__Exercise__:
Return each line in the material below that contains the string "Elektronik".
^^^^
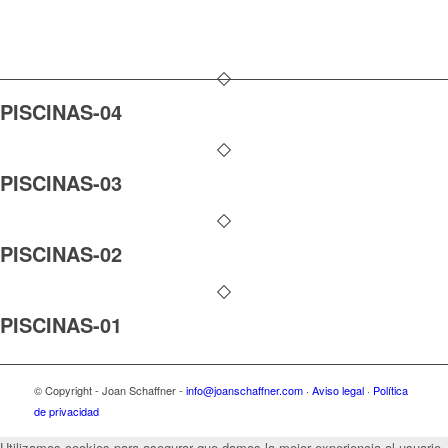
PISCINAS-04
PISCINAS-03
PISCINAS-02
PISCINAS-01
© Copyright - Joan Schaffner -
info@joanschaffner.com ·
Aviso legal
·
Política
de privacidad
Utilizamos cookies para asegurar que damos la mejor experiencia al usuario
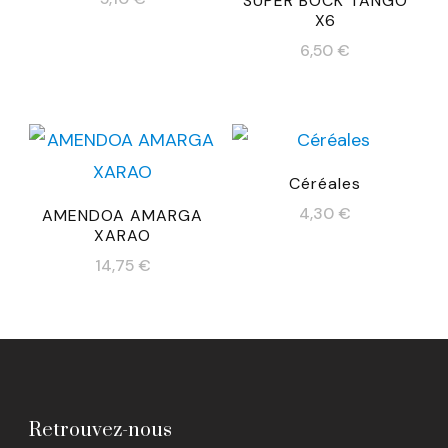
SUPER BOCK TANGO
X6
6,50
€
Céréales
4,30
€
AMENDOA AMARGA
XARAO
14,75
€
Retrouvez-nous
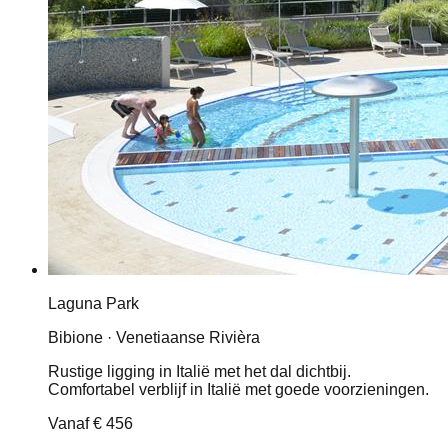
Laguna Park
Bibione · Venetiaanse Rivièra
Rustige ligging in Italië met het dal dichtbij.
Comfortabel verblijf in Italië met goede voorzieningen.
Vanaf
€ 456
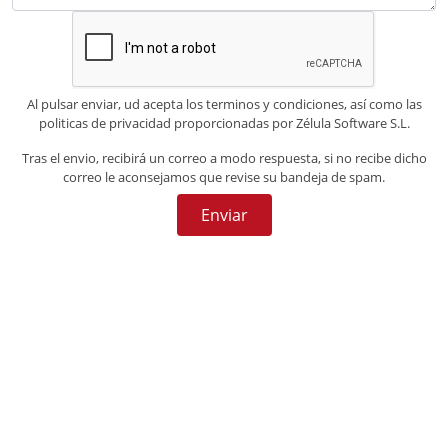
Al pulsar enviar, ud acepta los terminos y condiciones, así como las
politicas de privacidad proporcionadas por Zélula Software S.L.
Tras el envio, recibirá un correo a modo respuesta, si no recibe dicho
correo le aconsejamos que revise su bandeja de spam.
Enviar
Avda. Rey Juan Carlos I, Nº 92, Edificio Argalia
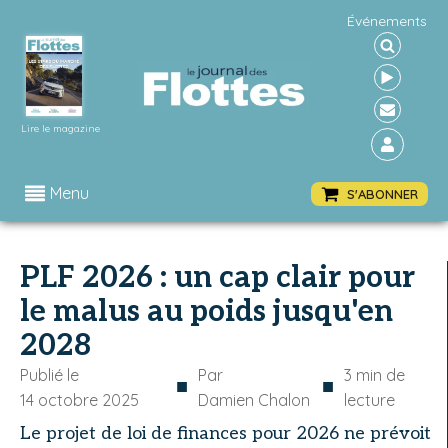
Événements
Lire le magazine
Menu
S'ABONNER
PLF 2026 : un cap clair pour
le malus au poids jusqu'en
2028
Publié le
Par
3
min de
■
■
14 octobre 2025
Damien Chalon
lecture
Le projet de loi de finances pour 2026 ne prévoit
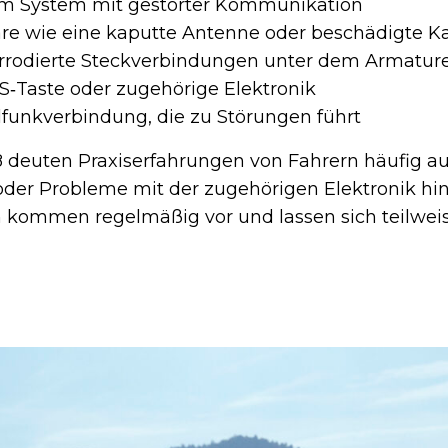
 im System mit gestörter Kommunikation
re wie eine kaputte Antenne oder beschädigte K
orrodierte Steckverbindungen unter dem Armatur
S‑Taste oder zugehörige Elektronik
funkverbindung, die zu Störungen führt
deuten Praxiserfahrungen von Fahrern häufig au
oder Probleme mit der zugehörigen Elektronik hin
kommen regelmäßig vor und lassen sich teilweise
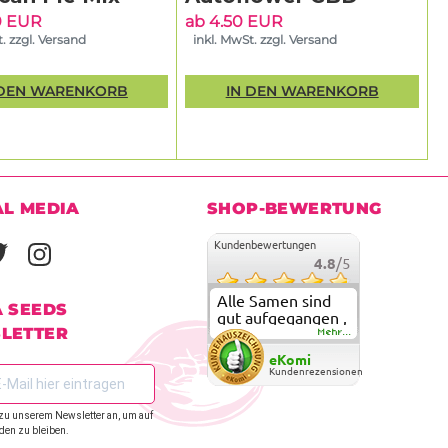
0 EUR
ab 4.50 EUR
. zzgl. Versand
inkl. MwSt. zzgl. Versand
 DEN WARENKORB
IN DEN WARENKORB
AL MEDIA
SHOP-BEWERTUNG
Kundenbewertungen
4.8
/5
Alle Samen sind
A SEEDS
gut aufgegangen ,
LETTER
meine ersten
Mehr...
grow versuche
eKomi
sind alle geglückt.
Kundenrezensionen
Die Sorten und
Anbieter Vielfalt
zu unserem Newsletter an, um auf
überzeugen sehr .
den zu bleiben.
Werde wohl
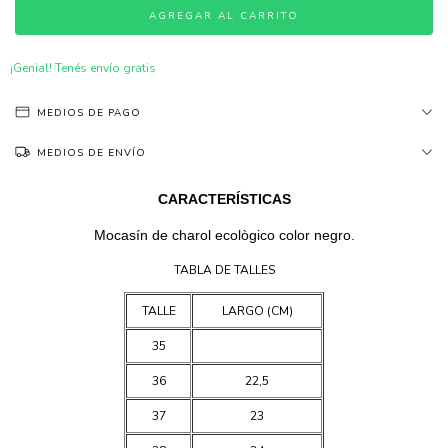
¡Genial! Tenés envío gratis
MEDIOS DE PAGO
MEDIOS DE ENVÍO
CARACTERÍSTICAS
Mocasín de charol ecològico color negro.
TABLA DE TALLES
TALLE
LARGO (CM)
35
36
22,5
37
23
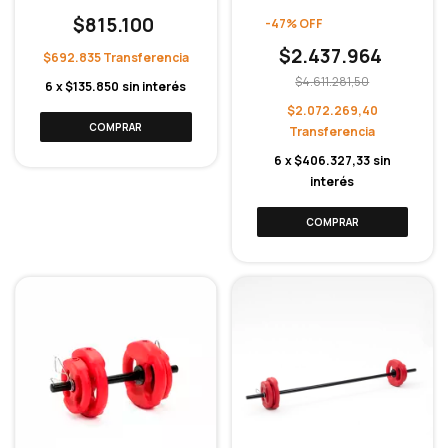
$815.100
-
47
%
OFF
$2.437.964
$692.835
$4.611.281,50
6
x
$135.850
sin interés
$2.072.269,40
6
x
$406.327,33
sin
interés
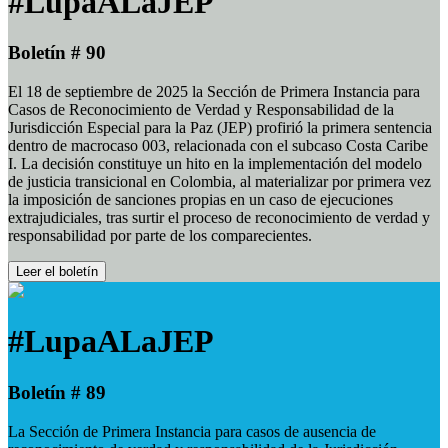
#LupaALaJEP
Boletín # 90
El 18 de septiembre de 2025 la Sección de Primera Instancia para
Casos de Reconocimiento de Verdad y Responsabilidad de la
Jurisdicción Especial para la Paz (JEP) profirió la primera sentencia
dentro de macrocaso 003, relacionada con el subcaso Costa Caribe
I. La decisión constituye un hito en la implementación del modelo
de justicia transicional en Colombia, al materializar por primera vez
la imposición de sanciones propias en un caso de ejecuciones
extrajudiciales, tras surtir el proceso de reconocimiento de verdad y
responsabilidad por parte de los comparecientes.
Leer el boletín
#LupaALaJEP
Boletín # 89
La Sección de Primera Instancia para casos de ausencia de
^^^^
__Task result__:
S‑Taste oder zugehörige Elektronik
oder Probleme mit der zugehörigen Elektronik hin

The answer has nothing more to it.